P.O.V. No.18 - Storytelling

And so the story begins...
An analysis of selected opening shots and scenes

Nikolaj Feifer

The first seconds, the first image, the first scene. The way we enter a story is one of the most important elements in any great movie, and the signature of a gifted storyteller.

In this article, we are going to look closely at three different opening shots, and at the opening scenes they are part of, each derived from a masterpiece in its respective genre. These are openings that access their material in three very different ways. When considered together, they can provide some insight into what makes the start of a film seem truly magnificent.

The selected films are Sunset Boulevard (Billy Wilder, 1950), The Godfather (Francis Ford Coppola, 1972) and The Shining (Stanley Kubrick,1980).


Sunset Boulevard

That opening would be enough to establish Sunset Boulevard as one of the great movies. It's one of the most striking, stirring openings I've ever seen in a movie.
Andrew Sarris[1]

Billy Wilder directed this 1950 film noir classic, which tells the story of Hollywood B-writer Joe Willis (William Holden) and his fatal encounter with one of the silent era's forgotten stars; Norma Desmond (Gloria Swanson). In her desperate attempt to keep the young writer in her home, and ensure a return to the big screen, she ends up shooting him, and shortly after, as he lays dead in her pool, he starts telling the story of how things got that far.

--- --- ---

Set problem a
Print the stretch of the film-openings piece from "P.O.V. No.18 - Storytelling" through "Shining (Stanley Kubrick,1980).".
The listing below is unrelated to the film piece above.

--- --- ---

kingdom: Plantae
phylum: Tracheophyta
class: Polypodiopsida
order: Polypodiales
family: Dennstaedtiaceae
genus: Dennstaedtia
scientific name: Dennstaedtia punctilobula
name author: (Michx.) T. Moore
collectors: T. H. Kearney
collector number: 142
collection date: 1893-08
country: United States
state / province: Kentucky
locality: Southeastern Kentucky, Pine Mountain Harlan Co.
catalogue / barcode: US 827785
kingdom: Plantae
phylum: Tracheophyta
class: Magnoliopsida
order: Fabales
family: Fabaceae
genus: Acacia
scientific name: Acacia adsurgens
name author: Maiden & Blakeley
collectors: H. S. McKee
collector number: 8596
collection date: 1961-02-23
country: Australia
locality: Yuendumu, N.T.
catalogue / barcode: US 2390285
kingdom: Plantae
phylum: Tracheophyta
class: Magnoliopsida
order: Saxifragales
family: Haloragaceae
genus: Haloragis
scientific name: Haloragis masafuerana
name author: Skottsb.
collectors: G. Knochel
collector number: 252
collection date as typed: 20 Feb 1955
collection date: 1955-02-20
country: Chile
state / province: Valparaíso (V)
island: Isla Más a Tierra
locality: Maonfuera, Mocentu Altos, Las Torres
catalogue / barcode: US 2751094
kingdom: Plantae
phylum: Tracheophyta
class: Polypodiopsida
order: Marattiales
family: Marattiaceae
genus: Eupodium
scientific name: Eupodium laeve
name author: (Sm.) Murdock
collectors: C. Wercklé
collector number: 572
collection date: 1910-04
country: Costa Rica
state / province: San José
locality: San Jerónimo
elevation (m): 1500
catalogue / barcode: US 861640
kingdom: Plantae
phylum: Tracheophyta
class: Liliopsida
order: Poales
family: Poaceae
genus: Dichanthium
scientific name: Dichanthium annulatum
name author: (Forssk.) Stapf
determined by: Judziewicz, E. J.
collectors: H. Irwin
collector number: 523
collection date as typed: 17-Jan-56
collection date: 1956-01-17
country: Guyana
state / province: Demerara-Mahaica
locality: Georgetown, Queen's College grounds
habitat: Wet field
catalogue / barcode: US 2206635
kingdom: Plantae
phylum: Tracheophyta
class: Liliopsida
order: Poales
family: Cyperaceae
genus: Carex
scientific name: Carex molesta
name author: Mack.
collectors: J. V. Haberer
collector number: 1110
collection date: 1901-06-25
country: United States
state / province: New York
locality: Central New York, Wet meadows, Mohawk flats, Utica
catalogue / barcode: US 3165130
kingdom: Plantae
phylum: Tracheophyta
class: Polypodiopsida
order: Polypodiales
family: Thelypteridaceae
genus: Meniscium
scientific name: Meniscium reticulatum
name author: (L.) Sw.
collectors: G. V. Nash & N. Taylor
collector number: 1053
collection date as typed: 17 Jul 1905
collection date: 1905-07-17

--- --- ---

Set problem b
In the listing, rename "locality" to "site" in the stretch from the line containing "state / province: Demerara-Mahaica" through the end of the listing, and output only those lines with everything else unchanged.

Written reply a
P.O.V. No.18 - Storytelling

And so the story begins...
An analysis of selected opening shots and scenes

Nikolaj Feifer

The first seconds, the first image, the first scene. The way we enter a story is one of the most important elements in any great movie, and the signature of a gifted storyteller.

In this article, we are going to look closely at three different opening shots, and at the opening scenes they are part of, each derived from a masterpiece in its respective genre. These are openings that access their material in three very different ways. When considered together, they can provide some insight into what makes the start of a film seem truly magnificent.

The selected films are Sunset Boulevard (Billy Wilder, 1950), The Godfather (Francis Ford Coppola, 1972) and The Shining (Stanley Kubrick,1980).

Written reply b
state / province: Demerara-Mahaica
site: Georgetown, Queen's College grounds
habitat: Wet field
catalogue / barcode: US 2206635
kingdom: Plantae
phylum: Tracheophyta
class: Liliopsida
order: Poales
family: Cyperaceae
genus: Carex
scientific name: Carex molesta
name author: Mack.
collectors: J. V. Haberer
collector number: 1110
collection date: 1901-06-25
country: United States
state / province: New York
site: Central New York, Wet meadows, Mohawk flats, Utica
catalogue / barcode: US 3165130
kingdom: Plantae
phylum: Tracheophyta
class: Polypodiopsida
order: Polypodiales
family: Thelypteridaceae
genus: Meniscium
scientific name: Meniscium reticulatum
name author: (L.) Sw.
collectors: G. V. Nash & N. Taylor
collector number: 1053
collection date as typed: 17 Jul 1905
collection date: 1905-07-17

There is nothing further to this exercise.